## Request
Although the entries hold pictures, only their words are printed back, exactly as given.

[Data extracted from a collection]
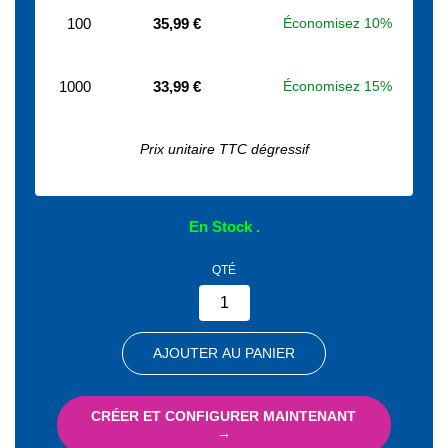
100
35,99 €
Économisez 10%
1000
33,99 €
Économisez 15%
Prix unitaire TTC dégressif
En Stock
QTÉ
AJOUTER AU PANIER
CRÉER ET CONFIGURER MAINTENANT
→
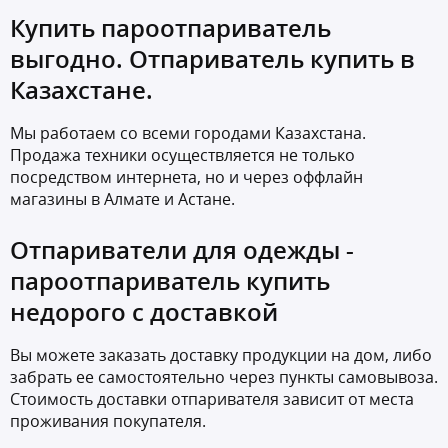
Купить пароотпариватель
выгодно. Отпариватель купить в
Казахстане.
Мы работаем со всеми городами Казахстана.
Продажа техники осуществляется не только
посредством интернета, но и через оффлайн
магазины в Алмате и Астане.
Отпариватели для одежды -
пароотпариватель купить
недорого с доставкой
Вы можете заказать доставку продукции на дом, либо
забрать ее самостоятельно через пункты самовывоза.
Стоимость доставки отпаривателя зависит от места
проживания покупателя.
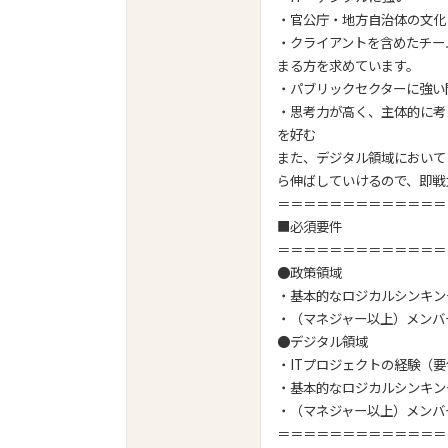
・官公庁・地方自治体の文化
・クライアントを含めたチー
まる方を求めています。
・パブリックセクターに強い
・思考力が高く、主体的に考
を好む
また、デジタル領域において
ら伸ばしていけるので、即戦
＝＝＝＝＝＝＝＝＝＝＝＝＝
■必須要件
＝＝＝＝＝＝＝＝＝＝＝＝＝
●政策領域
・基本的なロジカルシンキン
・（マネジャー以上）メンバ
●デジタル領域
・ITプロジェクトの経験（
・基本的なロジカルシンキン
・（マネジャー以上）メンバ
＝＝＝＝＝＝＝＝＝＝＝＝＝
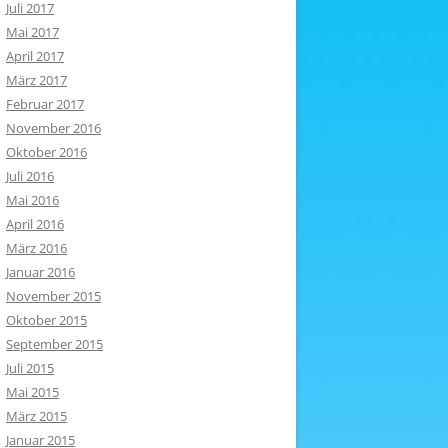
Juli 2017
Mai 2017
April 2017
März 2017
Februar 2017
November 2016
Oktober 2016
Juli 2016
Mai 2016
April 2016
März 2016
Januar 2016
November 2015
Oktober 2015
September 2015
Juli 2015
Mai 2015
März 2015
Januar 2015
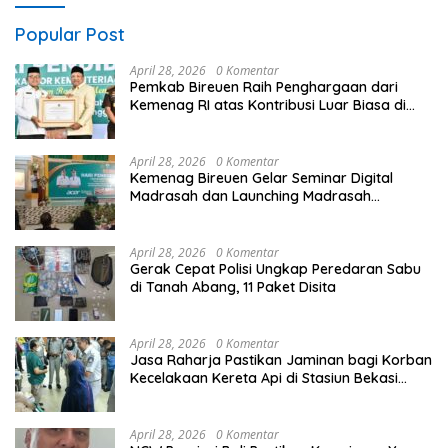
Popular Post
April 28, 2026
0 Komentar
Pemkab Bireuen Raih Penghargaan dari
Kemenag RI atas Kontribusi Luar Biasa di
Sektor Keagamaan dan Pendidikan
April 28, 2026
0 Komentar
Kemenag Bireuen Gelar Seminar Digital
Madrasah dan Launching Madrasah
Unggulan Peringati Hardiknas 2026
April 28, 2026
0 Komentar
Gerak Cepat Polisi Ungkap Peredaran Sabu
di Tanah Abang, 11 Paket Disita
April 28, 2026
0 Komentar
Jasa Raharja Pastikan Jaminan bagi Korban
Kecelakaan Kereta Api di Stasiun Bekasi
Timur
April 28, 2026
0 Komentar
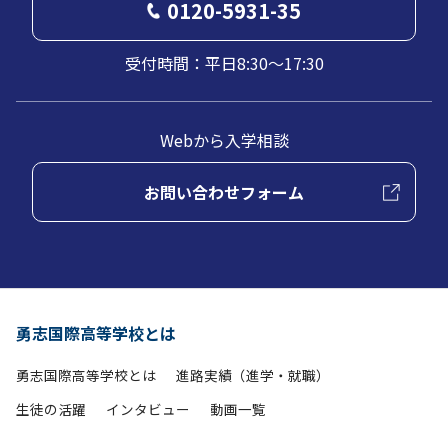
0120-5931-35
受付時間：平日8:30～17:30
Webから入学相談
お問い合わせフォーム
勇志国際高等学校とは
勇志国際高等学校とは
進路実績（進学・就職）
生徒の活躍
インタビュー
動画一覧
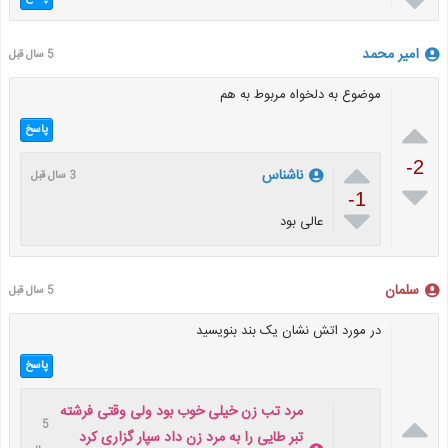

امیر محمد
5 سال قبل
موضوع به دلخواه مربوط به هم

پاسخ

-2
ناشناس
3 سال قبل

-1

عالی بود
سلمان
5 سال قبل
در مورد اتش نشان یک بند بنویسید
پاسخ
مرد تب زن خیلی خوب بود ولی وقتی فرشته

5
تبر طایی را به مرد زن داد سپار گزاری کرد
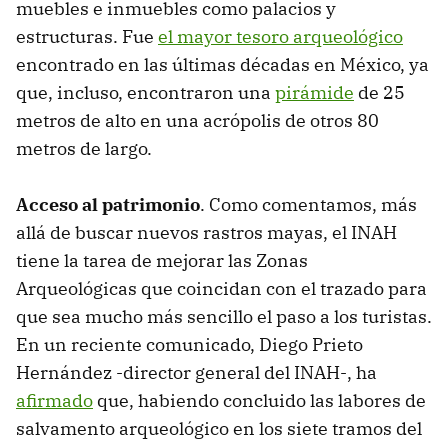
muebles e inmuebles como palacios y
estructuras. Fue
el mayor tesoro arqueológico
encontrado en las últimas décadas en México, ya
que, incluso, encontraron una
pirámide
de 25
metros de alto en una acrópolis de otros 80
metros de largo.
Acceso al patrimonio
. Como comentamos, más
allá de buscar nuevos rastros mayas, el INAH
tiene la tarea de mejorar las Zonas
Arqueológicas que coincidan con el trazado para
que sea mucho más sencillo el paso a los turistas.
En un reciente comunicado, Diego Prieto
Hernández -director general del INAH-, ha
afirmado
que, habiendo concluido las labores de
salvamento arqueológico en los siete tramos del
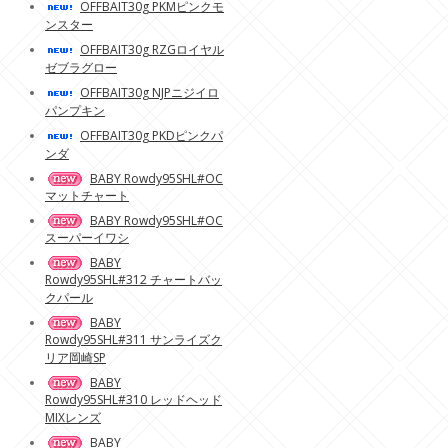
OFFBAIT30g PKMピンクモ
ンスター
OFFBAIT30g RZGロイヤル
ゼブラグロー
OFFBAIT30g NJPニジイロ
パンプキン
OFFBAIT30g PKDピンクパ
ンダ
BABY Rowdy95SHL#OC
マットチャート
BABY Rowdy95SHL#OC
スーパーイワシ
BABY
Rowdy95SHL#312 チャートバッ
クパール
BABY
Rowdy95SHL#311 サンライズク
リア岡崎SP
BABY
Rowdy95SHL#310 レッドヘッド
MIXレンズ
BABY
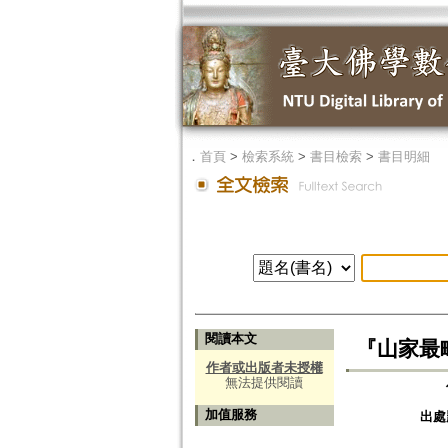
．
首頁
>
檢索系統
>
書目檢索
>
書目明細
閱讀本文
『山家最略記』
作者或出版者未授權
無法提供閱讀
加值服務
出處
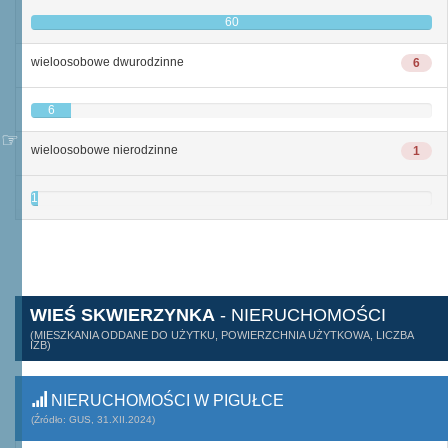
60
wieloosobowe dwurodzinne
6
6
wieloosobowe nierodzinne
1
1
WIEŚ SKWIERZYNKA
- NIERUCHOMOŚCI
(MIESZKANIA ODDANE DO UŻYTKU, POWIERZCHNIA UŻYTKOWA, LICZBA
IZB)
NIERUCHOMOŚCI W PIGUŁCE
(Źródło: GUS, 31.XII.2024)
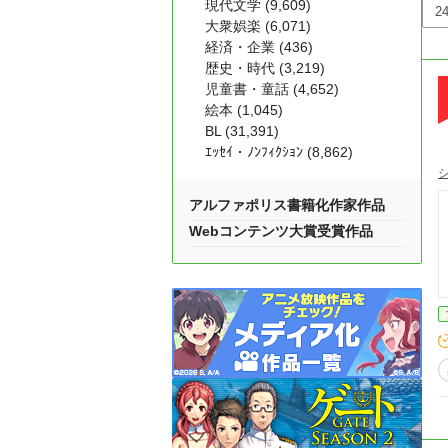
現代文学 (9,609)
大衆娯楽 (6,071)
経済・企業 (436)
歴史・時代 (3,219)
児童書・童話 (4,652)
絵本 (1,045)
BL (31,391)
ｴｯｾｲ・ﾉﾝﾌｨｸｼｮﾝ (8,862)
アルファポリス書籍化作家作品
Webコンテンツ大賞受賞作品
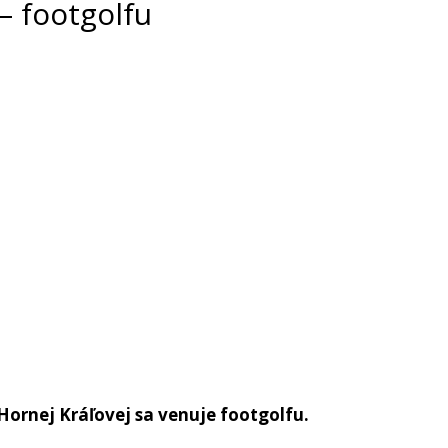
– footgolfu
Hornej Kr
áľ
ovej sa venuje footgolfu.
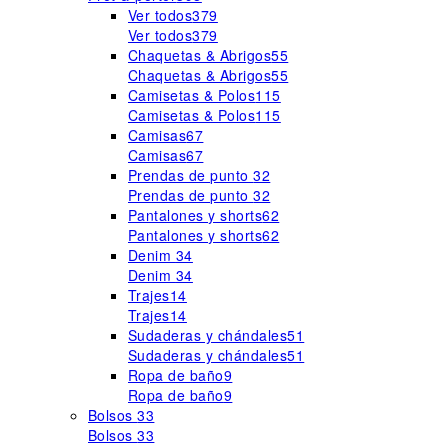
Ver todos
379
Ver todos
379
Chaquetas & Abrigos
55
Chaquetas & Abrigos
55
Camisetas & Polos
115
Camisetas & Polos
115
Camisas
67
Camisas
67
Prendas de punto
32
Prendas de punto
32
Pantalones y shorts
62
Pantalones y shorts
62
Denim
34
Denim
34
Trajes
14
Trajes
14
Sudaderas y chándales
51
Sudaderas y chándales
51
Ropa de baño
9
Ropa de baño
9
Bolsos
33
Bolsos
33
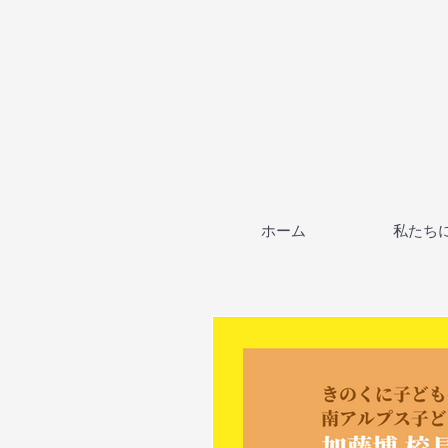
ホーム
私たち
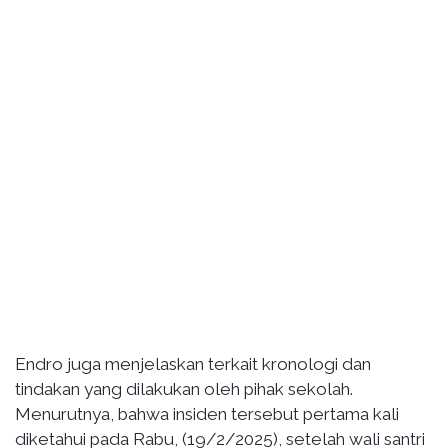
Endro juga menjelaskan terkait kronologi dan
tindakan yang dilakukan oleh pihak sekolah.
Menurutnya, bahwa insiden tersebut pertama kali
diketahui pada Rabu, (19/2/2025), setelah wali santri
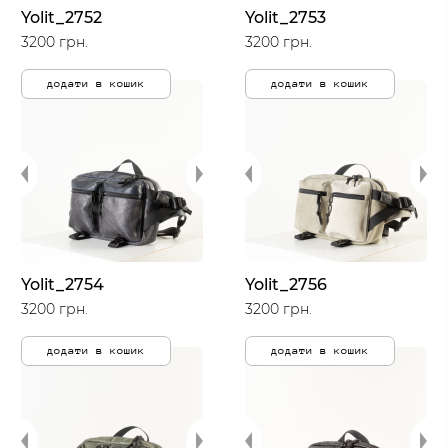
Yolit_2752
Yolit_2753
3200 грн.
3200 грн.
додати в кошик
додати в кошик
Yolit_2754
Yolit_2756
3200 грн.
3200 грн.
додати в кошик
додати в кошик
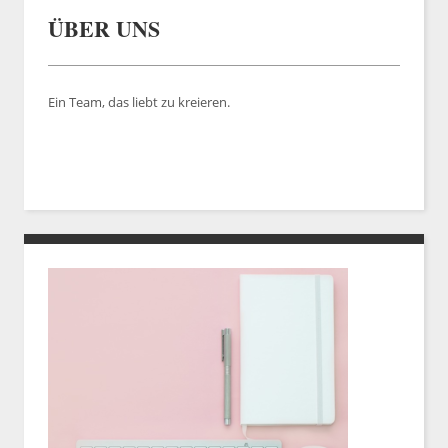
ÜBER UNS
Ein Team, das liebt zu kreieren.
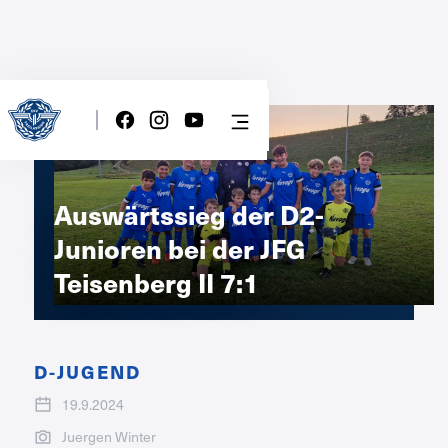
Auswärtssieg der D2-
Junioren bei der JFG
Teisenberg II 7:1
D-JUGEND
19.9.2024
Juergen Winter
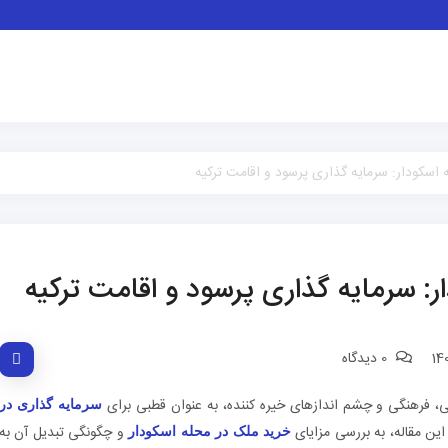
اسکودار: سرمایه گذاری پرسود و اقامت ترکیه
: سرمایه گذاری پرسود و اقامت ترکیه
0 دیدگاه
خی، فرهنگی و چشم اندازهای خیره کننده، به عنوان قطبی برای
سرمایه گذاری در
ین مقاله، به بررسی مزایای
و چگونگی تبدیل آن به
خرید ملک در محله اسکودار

## Written answer
100
35,99 €
Économisez 10%
1000
33,99 €
Économisez 15%
Prix unitaire TTC dégressif
En Stock
QTÉ
AJOUTER AU PANIER
CRÉER ET CONFIGURER MAINTENANT
→
Купить пароотпариватель
выгодно. Отпариватель купить в
Казахстане.
Мы работаем со всеми городами Казахстана.
Продажа техники осуществляется не только
посредством интернета, но и через оффлайн
магазины в Алмате и Астане.
Отпариватели для одежды -
пароотпариватель купить
недорого с доставкой
Вы можете заказать доставку продукции на дом, либо
забрать ее самостоятельно через пункты самовывоза.
Стоимость доставки отпаривателя зависит от места
проживания покупателя.
・官公庁・地方自治体の文化
・クライアントを含めたチー
まる方を求めています。
・パブリックセクターに強い
・思考力が高く、主体的に考
を好む
また、デジタル領域において
ら伸ばしていけるので、即戦
＝＝＝＝＝＝＝＝＝＝＝＝＝
■必須要件
＝＝＝＝＝＝＝＝＝＝＝＝＝
●政策領域
・基本的なロジカルシンキン
・（マネジャー以上）メンバ
●デジタル領域
・ITプロジェクトの経験（
・基本的なロジカルシンキン
・（マネジャー以上）メンバ
＝＝＝＝＝＝＝＝＝＝＝＝＝
Juli 2017
Mai 2017
April 2017
März 2017
Februar 2017
November 2016
Oktober 2016
Juli 2016
Mai 2016
April 2016
März 2016
Januar 2016
November 2015
Oktober 2015
September 2015
Juli 2015
Mai 2015
März 2015
Januar 2015
Popular Post
April 28, 2026
0 Komentar
Pemkab Bireuen Raih Penghargaan dari
Kemenag RI atas Kontribusi Luar Biasa di
Sektor Keagamaan dan Pendidikan
April 28, 2026
0 Komentar
Kemenag Bireuen Gelar Seminar Digital
Madrasah dan Launching Madrasah
Unggulan Peringati Hardiknas 2026
April 28, 2026
0 Komentar
Gerak Cepat Polisi Ungkap Peredaran Sabu
di Tanah Abang, 11 Paket Disita
April 28, 2026
0 Komentar
Jasa Raharja Pastikan Jaminan bagi Korban
Kecelakaan Kereta Api di Stasiun Bekasi
Timur
April 28, 2026
0 Komentar
0120-5931-35
受付時間：平日8:30～17:30
Webから入学相談
お問い合わせフォーム
勇志国際高等学校とは
勇志国際高等学校とは
進路実績（進学・就職）
生徒の活躍
インタビュー
動画一覧

امیر محمد
5 سال قبل
موضوع به دلخواه مربوط به هم

پاسخ

-2
ناشناس
3 سال قبل

-1

عالی بود
سلمان
5 سال قبل
در مورد اتش نشان یک بند بنویسید
پاسخ
مرد تب زن خیلی خوب بود ولی وقتی فرشته

5
تبر طایی را به مرد زن داد سپار گزاری کرد
muebles e inmuebles como palacios y
estructuras. Fue
el mayor tesoro arqueológico
encontrado en las últimas décadas en México, ya
que, incluso, encontraron una
pirámide
de 25
metros de alto en una acrópolis de otros 80
metros de largo.
Acceso al patrimonio
. Como comentamos, más
allá de buscar nuevos rastros mayas, el INAH
tiene la tarea de mejorar las Zonas
Arqueológicas que coincidan con el trazado para
que sea mucho más sencillo el paso a los turistas.
En un reciente comunicado, Diego Prieto
Hernández -director general del INAH-, ha
afirmado
que, habiendo concluido las labores de
salvamento arqueológico en los siete tramos del
OFFBAIT30g PKMピンクモ
ンスター
OFFBAIT30g RZGロイヤル
ゼブラグロー
OFFBAIT30g NJPニジイロ
パンプキン
OFFBAIT30g PKDピンクパ
ンダ
BABY Rowdy95SHL#OC
マットチャート
BABY Rowdy95SHL#OC
スーパーイワシ
BABY
Rowdy95SHL#312 チャートバッ
クパール
BABY
Rowdy95SHL#311 サンライズク
リア岡崎SP
BABY
Rowdy95SHL#310 レッドヘッド
MIXレンズ
BABY
．
首頁
>
檢索系統
>
書目檢索
>
書目明細
閱讀本文
『山家最略記』
作者或出版者未授權
無法提供閱讀
加值服務
出處
60
wieloosobowe dwurodzinne
6
6
wieloosobowe nierodzinne
1
1
WIEŚ SKWIERZYNKA
- NIERUCHOMOŚCI
(MIESZKANIA ODDANE DO UŻYTKU, POWIERZCHNIA UŻYTKOWA, LICZBA
IZB)
NIERUCHOMOŚCI W PIGUŁCE
(Źródło: GUS, 31.XII.2024)
現代文学 (9,609)
大衆娯楽 (6,071)
経済・企業 (436)
歴史・時代 (3,219)
児童書・童話 (4,652)
絵本 (1,045)
BL (31,391)
ｴｯｾｲ・ﾉﾝﾌｨｸｼｮﾝ (8,862)
アルファポリス書籍化作家作品
Webコンテンツ大賞受賞作品
– footgolfu
Hornej Kr
áľ
ovej sa venuje footgolfu.
Ver todos
379
Ver todos
379
Chaquetas & Abrigos
55
Chaquetas & Abrigos
55
Camisetas & Polos
115
Camisetas & Polos
115
Camisas
67
Camisas
67
Prendas de punto
32
Prendas de punto
32
Pantalones y shorts
62
Pantalones y shorts
62
Denim
34
Denim
34
Trajes
14
Trajes
14
Sudaderas y chándales
51
Sudaderas y chándales
51
Ropa de baño
9
Ropa de baño
9
Bolsos
33
Bolsos
33
ホーム
私たち
Endro juga menjelaskan terkait kronologi dan
tindakan yang dilakukan oleh pihak sekolah.
Menurutnya, bahwa insiden tersebut pertama kali
diketahui pada Rabu, (19/2/2025), setelah wali santri
Yolit_2752
Yolit_2753
3200 грн.
3200 грн.
додати в кошик
додати в кошик
Yolit_2754
Yolit_2756
3200 грн.
3200 грн.
додати в кошик
додати в кошик
ÜBER UNS
Ein Team, das liebt zu kreieren.
Auswärtssieg der D2-
Junioren bei der JFG
Teisenberg II 7:1
D-JUGEND
19.9.2024
Juergen Winter
اسکودار: سرمایه گذاری پرسود و اقامت ترکیه
: سرمایه گذاری پرسود و اقامت ترکیه
0 دیدگاه
خی، فرهنگی و چشم اندازهای خیره کننده، به عنوان قطبی برای
سرمایه گذاری در
ین مقاله، به بررسی مزایای
و چگونگی تبدیل آن به
خرید ملک در محله اسکودار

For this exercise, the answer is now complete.